National medical group issues non-drug guidance for low back pain treatment
Practitioners should prescribe alternative therapies to patients with chronic back pain over painkilling opioids, according to new guidance from the largest physician group in the country.
On February 14, the American College of Physicians released a statement recommending physicians and patients should treat acute or subacute low back pain with non-drug therapies, such as superficial heat, yoga, tai chi, and acupuncture. Further, if drug intervention is required, physicians and patients should select nonsteroidal anti-inflammatory drugs (NSAIDs), or skeletal muscle relaxants, recommends the group.
Low back pain is one of the most common reasons for all physician visits in the U.S., according to the American Chiropractic Association, who has recently done its own advocating for non-drug alternatives to opioids. Click here for a recent article on the subject. Most Americans have experienced low back pain, with approximately one quarter of U.S. adults reporting having low back pain lasting at least one day in the past three months, says the APC. Pain is categorized as acute (lasting less than four weeks), subacute (lasting four to 12 weeks, and chronic (lasting more than 12 weeks), says the group.
The ACP release is the latest recommendation that seeks to reframe how doctors and patients think about the prescription drugs, which are said to fuel a national addiction crisis. The recommendations from the Philadelphia-based physicians organization, published in the Annals of Internal Medicine, are based on reviews of more than 150 studies. They find evidence to support practices like yoga for pain control.

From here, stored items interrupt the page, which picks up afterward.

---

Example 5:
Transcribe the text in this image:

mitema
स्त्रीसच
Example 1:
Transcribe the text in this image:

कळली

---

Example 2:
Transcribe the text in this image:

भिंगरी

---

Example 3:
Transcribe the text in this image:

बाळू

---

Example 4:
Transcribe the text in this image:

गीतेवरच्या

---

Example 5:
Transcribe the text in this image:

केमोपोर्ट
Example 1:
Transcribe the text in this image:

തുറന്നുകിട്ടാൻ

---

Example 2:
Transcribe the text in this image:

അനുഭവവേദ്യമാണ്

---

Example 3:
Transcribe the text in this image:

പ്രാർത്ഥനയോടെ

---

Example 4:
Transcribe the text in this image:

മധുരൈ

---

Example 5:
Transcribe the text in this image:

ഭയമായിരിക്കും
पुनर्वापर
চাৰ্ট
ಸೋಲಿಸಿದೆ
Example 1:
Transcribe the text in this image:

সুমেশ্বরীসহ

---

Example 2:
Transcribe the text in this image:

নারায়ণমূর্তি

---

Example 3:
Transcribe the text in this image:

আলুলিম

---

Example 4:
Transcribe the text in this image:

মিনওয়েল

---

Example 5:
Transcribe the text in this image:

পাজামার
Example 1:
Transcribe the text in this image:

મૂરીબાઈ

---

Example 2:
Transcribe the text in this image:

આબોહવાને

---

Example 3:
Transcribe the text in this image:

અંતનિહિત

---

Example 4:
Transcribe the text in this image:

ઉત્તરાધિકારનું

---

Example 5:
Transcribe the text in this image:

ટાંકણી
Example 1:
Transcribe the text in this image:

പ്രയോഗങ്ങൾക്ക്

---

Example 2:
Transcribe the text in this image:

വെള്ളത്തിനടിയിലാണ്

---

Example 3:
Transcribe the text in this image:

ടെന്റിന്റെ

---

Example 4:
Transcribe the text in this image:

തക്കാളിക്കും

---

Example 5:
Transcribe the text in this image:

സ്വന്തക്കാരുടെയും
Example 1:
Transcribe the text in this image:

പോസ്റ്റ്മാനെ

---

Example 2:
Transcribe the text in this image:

Most acute lower back pain eventually will go away on its own, the guidelines note, though multidisciplinary approaches work best to aid the healing process.

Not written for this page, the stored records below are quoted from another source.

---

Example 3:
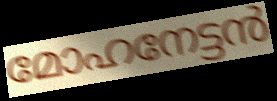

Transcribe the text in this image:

മോഹനേട്ടൻ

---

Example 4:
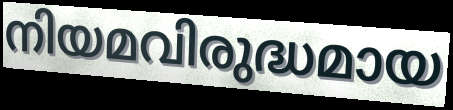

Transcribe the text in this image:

നിയമവിരുദ്ധമായ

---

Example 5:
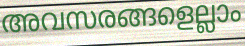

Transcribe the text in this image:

അവസരങ്ങളെല്ലാം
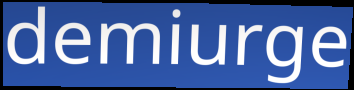
demiurge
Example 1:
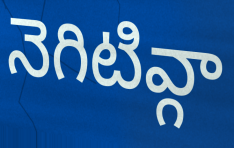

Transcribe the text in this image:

నెగిటివ్గా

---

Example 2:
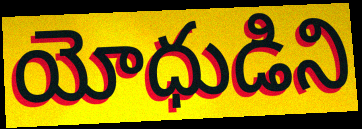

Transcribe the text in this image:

యోధుడిని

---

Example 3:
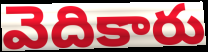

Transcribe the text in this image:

వెదికారు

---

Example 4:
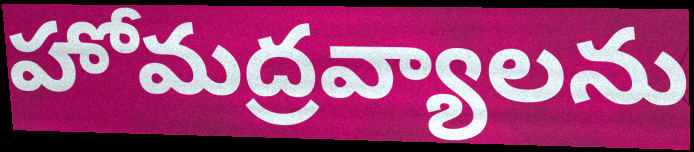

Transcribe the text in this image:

హోమద్రవ్యాలను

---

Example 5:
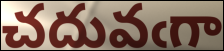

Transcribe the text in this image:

చదువఁగా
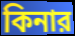
কিনার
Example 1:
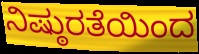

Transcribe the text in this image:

ನಿಷ್ಠುರತೆಯಿಂದ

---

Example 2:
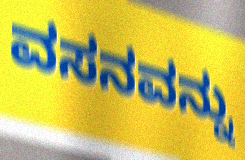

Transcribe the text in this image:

ವಸನವನ್ನು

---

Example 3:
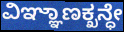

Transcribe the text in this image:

ವಿಞ್ಞಾಣಕ್ಖನ್ಧೇ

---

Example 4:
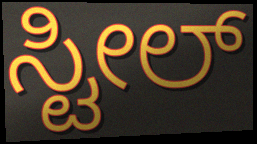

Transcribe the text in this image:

ಸ್ಟೀಲ್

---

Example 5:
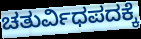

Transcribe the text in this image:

ಚತುರ್ವಿಧಪದಕ್ಕೆ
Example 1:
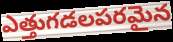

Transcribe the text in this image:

ఎత్తుగడలపరమైన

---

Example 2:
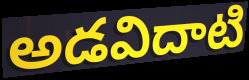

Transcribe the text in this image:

అడవిదాటి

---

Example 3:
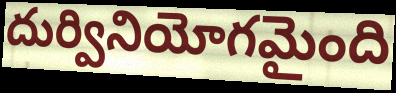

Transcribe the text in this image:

దుర్వినియోగమైంది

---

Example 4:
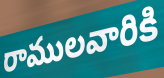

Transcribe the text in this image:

రాములవారికి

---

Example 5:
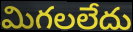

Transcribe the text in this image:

మిగలలేదు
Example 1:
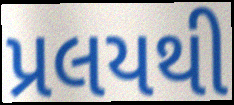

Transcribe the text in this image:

પ્રલયથી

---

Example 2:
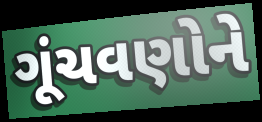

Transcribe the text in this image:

ગૂંચવણોને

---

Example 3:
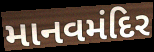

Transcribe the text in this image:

માનવમંદિર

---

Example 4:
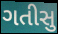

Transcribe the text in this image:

ગતીસુ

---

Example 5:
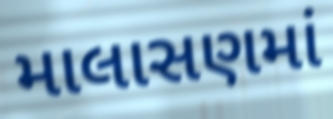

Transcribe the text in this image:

માલાસણમાં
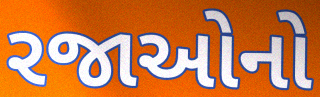
રજાઓનો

Here's what the ACP recommends in detail:
- For patients with chronic low back pain, physicians and patients should initially select non-drug therapy with exercise, multidisciplinary rehabilitation, acupuncture, mindfulness-based stress reduction, tai chi, yoga, motor control exercise (MCE), progressive relaxation, electromyography biofeedback, low level laser therapy, operant therapy, cognitive behavioral therapy, or spinal manipulation.
- For patients with chronic low back pain who have had an inadequate response to non-drug therapy, physicians and patients can consider treatment with NSAIDs as first line therapy, or tramadol or duloxetine as second line therapy.
- Physicians should only consider opioids as an option in patients who have failed the aforementioned treatments and only if the potential benefits outweigh the risks for individual patients and after a discussion of known risks and realistic benefits with patients.
Drug overdose is the leading cause of accidental death in the U.S., with 52,404 lethal drug overdoses in 2015, according to the American Society of Addiction Medicine. Opioid addiction is driving this epidemic, with 20,101 overdose deaths related to prescription pain relievers. By prescribing non-drug interventions, and teaching patients to take care of their bodies, integrative practitioners could help ease this growing issue.